-- To do --
Print every line of the listing below exactly as it appears, leaving out the pictures.

[Stored data]

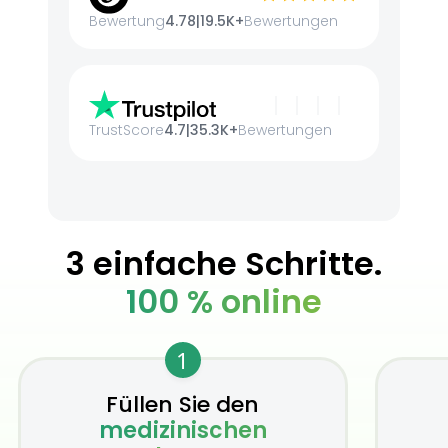
Bewertung
4.78
|
19.5K+
Bewertungen
TrustScore
4.7
|
35.3K+
Bewertungen
3 einfache Schritte.
100 % online
1
Füllen Sie den
medizinischen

-- Answer to this exercise --
Bewertung
4.78
|
19.5K+
Bewertungen
TrustScore
4.7
|
35.3K+
Bewertungen
3 einfache Schritte.
100 % online
1
Füllen Sie den
medizinischen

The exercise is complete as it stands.